PROBLEM »
Copy out everything from the start of the records down to the line containing "Giugno 2022", including that line, and leave the pictures out of your answer.

[Saved entries]
..............................

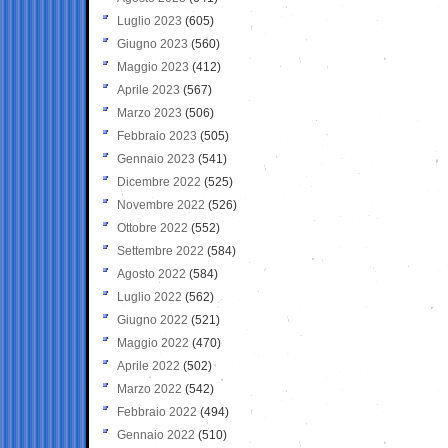
Luglio 2023
(605)
Giugno 2023
(560)
Maggio 2023
(412)
Aprile 2023
(567)
Marzo 2023
(506)
Febbraio 2023
(505)
Gennaio 2023
(541)
Dicembre 2022
(525)
Novembre 2022
(526)
Ottobre 2022
(552)
Settembre 2022
(584)
Agosto 2022
(584)
Luglio 2022
(562)
Giugno 2022
(521)
Maggio 2022
(470)
Aprile 2022
(502)
Marzo 2022
(542)
Febbraio 2022
(494)
Gennaio 2022
(510)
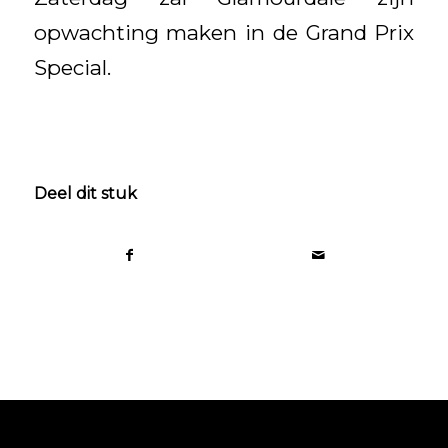
opwachting maken in de Grand Prix
Special.
Deel dit stuk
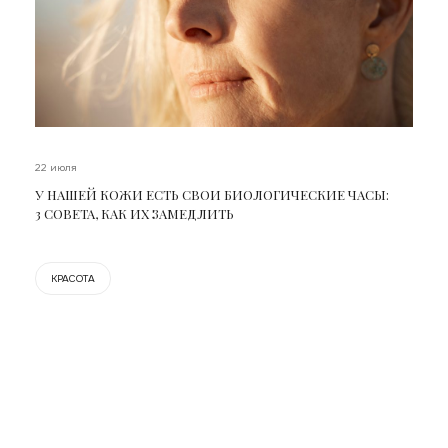
22 июля
У НАШЕЙ КОЖИ ЕСТЬ СВОИ БИОЛОГИЧЕСКИЕ ЧАСЫ:
3 СОВЕТА, КАК ИХ ЗАМЕДЛИТЬ
КРАСОТА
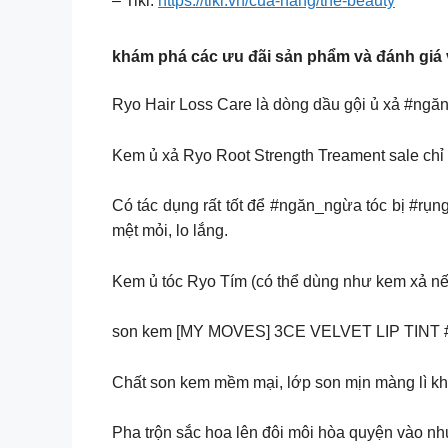
– Tiki:
https://tiki.vn/cua-hang/the-beauty
khám phá các ưu đãi sản phẩm và đánh giá 
Ryo Hair Loss Care là dòng dầu gội ủ xả #ngă
Kem ủ xả Ryo Root Strength Treament sale chỉ 
Có tác dụng rất tốt để #ngăn_ngừa tóc bị #rụn
mệt mỏi, lo lắng.
Kem ủ tóc Ryo Tím (có thể dùng như kem xả nếu
son kem [MY MOVES] 3CE VELVET LIP TINT 
Chất son kem mềm mại, lớp son mịn màng lì kh
Pha trộn sắc hoa lên đôi môi hòa quyện vào 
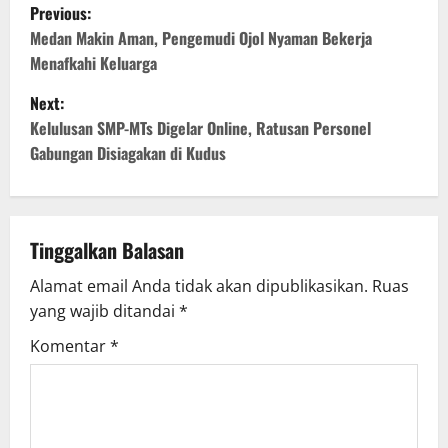
P
Previous:
o
Medan Makin Aman, Pengemudi Ojol Nyaman Bekerja
Menafkahi Keluarga
s
Next:
t
Kelulusan SMP-MTs Digelar Online, Ratusan Personel
Gabungan Disiagakan di Kudus
n
a
v
Tinggalkan Balasan
Alamat email Anda tidak akan dipublikasikan.
Ruas
i
yang wajib ditandai
*
g
Komentar
*
a
t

..............................

YOUR RESPONSE »
Luglio 2023
(605)
Giugno 2023
(560)
Maggio 2023
(412)
Aprile 2023
(567)
Marzo 2023
(506)
Febbraio 2023
(505)
Gennaio 2023
(541)
Dicembre 2022
(525)
Novembre 2022
(526)
Ottobre 2022
(552)
Settembre 2022
(584)
Agosto 2022
(584)
Luglio 2022
(562)
Giugno 2022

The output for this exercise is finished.